##### Extract to read
Pivotal Aero is developing a hybrid wind/solar turbine for nano-grid energy generation and individual energy generation, called the M3



Pivotal Aero is specializing in developing a hybrid wind/solar solution for nano-grid energy generation and individual energy generation. Currently, Pivotal Aero is in the process of developing and prototyping a cutting edge wind turbine/solar skin structure called the M3 Hybrid, which will operate on a nano-grid / micro grid level with other hybrids. The M3 Hybrid combines a high-efficiency, compound annular wind turbine with mounted solar skin and single axis tracking capable of increasing power and energy density while maintaining durability and stability. In comparison to un-ducted, mono-propeller wind extraction technologies, the M3 Hybrid is smaller (10 ft. diameter) and provides external aesthetic qualities compatible with residential and rural settings. Wind and solar, even in the most hospitable climates, are intermittent power sources. The innovative M3 Hybrid design provides secure energy generation by optimizing solar and wind power production depending on the climate conditions. 

Videos and still images of the M3 Hybrid prototype development can be found at:


What are the key outcomes and impact of your solution?

Utility and grid operators’ wholesale electricity purchase from carbon based power generation companies (coal and Natural Gas fired plants) are competitively priced with renewables. The goal is to implement the M3 into clusters in rural settings to provide an alternative source of power generation, thereby decreasing CO2 emissions, or target emerging countries with basic access to electricity. Retail electricity rates are rising nationally and vary state to state (.06 cents p/kWh - .$.40 cents p/kWh). Natural Gas prices are susceptible to volatile swings on the spot market for day ahead power delivery contracts. Attendant CO2 and CO2e emissions from carbon sources are also rising, unabated, and detrimental to the current and next generation of humans.

Based on data by the U.S. Energy Information Administration, the average U.S. residential home uses approximately 10,837 kWh in electricity consumption per year, amounting to 14 lbs. of CO2 pollution. Non-renewable electricity generation is harmful to the environment and is the third largest source of household CO2 waste. With the increasing efficiency of renewable energy including advancements in photovoltaic technology and wind turbine design, clean energy generation can economically match the retail cost of large utility energy generation on a nano-grid level. 

For years, the centralized power grid has successfully delivered electricity to billions. Because centralized power is so large and interconnected, it is susceptible to physical and cyberattacks. In August 2003, 50 million people lost electricity as a result of a malfunctioning power line in Cleveland, which is to this day, the largest blackout in U.S. history. Worldwide, regulators, policymakers, and investors are searching for cleaner, more stable energy solutions. Nano and micro-grid power (~10kW – 100 kW) remedies this problem delivering competitively priced electricity costs arising from the declining cost of energy storage solutions and from the increased efficiency of renewable energy. Additionally, lithium-ion battery costs have fallen by 40% since 2010, solar panels are 80% cheaper than they were in 2009, and wind turbine prices have dropped up to 35% since 2008. Combined, Pivotal Aero can position itself appropriately to enter this emerging market at a time when we can substantially revolutionize the small-scale energy sector.
##########
== Stated goal 1 ==
Do these statements agree with the M3 Hybrid passage? Answer yes or no for each, and quote the words of the passage that decide it.
(a) The M3 Hybrid has a diameter of 10 ft.
(b) The August 2003 blackout was caused by a cyberattack.
(c) Solar panels cost 80% less than they did in 2009.
== Stated goal 2 ==
Print the part of the M3 Hybrid passage starting at "Videos and still" and ending at "generation of humans.".
The items that come next are separate material, not part of the M3 Hybrid passage.
##### Data excerpts
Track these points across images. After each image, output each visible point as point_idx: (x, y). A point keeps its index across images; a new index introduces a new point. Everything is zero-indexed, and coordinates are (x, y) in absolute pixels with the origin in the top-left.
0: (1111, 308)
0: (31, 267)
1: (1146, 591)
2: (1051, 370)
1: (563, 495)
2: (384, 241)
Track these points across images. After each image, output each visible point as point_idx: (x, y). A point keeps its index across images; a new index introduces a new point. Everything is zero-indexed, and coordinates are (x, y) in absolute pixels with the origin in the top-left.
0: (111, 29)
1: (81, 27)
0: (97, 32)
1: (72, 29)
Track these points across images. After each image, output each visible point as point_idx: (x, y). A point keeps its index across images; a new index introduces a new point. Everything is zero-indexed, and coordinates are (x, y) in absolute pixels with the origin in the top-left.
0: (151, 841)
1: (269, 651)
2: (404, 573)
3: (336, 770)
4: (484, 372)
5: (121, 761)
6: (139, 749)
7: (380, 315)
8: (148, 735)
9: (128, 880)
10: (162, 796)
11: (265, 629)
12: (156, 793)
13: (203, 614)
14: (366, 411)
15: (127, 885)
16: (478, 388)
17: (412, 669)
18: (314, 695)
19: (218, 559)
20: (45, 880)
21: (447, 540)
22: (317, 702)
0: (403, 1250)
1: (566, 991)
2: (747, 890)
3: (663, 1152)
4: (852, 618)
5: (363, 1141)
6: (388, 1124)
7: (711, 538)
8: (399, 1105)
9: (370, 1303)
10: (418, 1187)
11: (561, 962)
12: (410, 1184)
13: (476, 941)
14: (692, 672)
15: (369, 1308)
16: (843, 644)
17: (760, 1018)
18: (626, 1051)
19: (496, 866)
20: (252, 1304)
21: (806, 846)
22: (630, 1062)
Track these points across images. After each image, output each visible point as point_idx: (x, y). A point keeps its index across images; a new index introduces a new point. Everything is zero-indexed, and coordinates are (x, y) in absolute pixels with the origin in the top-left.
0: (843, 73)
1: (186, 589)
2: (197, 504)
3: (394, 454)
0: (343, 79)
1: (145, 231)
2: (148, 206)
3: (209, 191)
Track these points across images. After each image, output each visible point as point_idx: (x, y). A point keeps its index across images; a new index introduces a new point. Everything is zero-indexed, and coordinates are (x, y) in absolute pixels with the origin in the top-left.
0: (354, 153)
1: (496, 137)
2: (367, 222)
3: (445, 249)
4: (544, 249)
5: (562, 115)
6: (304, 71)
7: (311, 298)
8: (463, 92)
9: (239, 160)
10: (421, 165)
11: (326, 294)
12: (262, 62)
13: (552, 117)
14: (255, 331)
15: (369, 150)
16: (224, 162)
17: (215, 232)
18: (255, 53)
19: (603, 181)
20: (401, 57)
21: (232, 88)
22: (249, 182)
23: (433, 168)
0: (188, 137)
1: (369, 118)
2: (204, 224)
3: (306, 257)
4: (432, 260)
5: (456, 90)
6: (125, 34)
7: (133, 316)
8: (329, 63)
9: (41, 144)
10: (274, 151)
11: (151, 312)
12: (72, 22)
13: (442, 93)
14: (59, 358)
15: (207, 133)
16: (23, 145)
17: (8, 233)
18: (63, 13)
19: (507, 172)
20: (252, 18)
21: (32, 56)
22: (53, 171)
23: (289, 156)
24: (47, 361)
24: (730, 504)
##########
== Written answer 1 ==
(a) Yes: "the M3 Hybrid is smaller (10 ft. diameter)"
(b) No: "as a result of a malfunctioning power line in Cleveland"
(c) Yes: "solar panels are 80% cheaper than they were in 2009"

== Written answer 2 ==
Videos and still images of the M3 Hybrid prototype development can be found at:


What are the key outcomes and impact of your solution?

Utility and grid operators’ wholesale electricity purchase from carbon based power generation companies (coal and Natural Gas fired plants) are competitively priced with renewables. The goal is to implement the M3 into clusters in rural settings to provide an alternative source of power generation, thereby decreasing CO2 emissions, or target emerging countries with basic access to electricity. Retail electricity rates are rising nationally and vary state to state (.06 cents p/kWh - .$.40 cents p/kWh). Natural Gas prices are susceptible to volatile swings on the spot market for day ahead power delivery contracts. Attendant CO2 and CO2e emissions from carbon sources are also rising, unabated, and detrimental to the current and next generation of humans.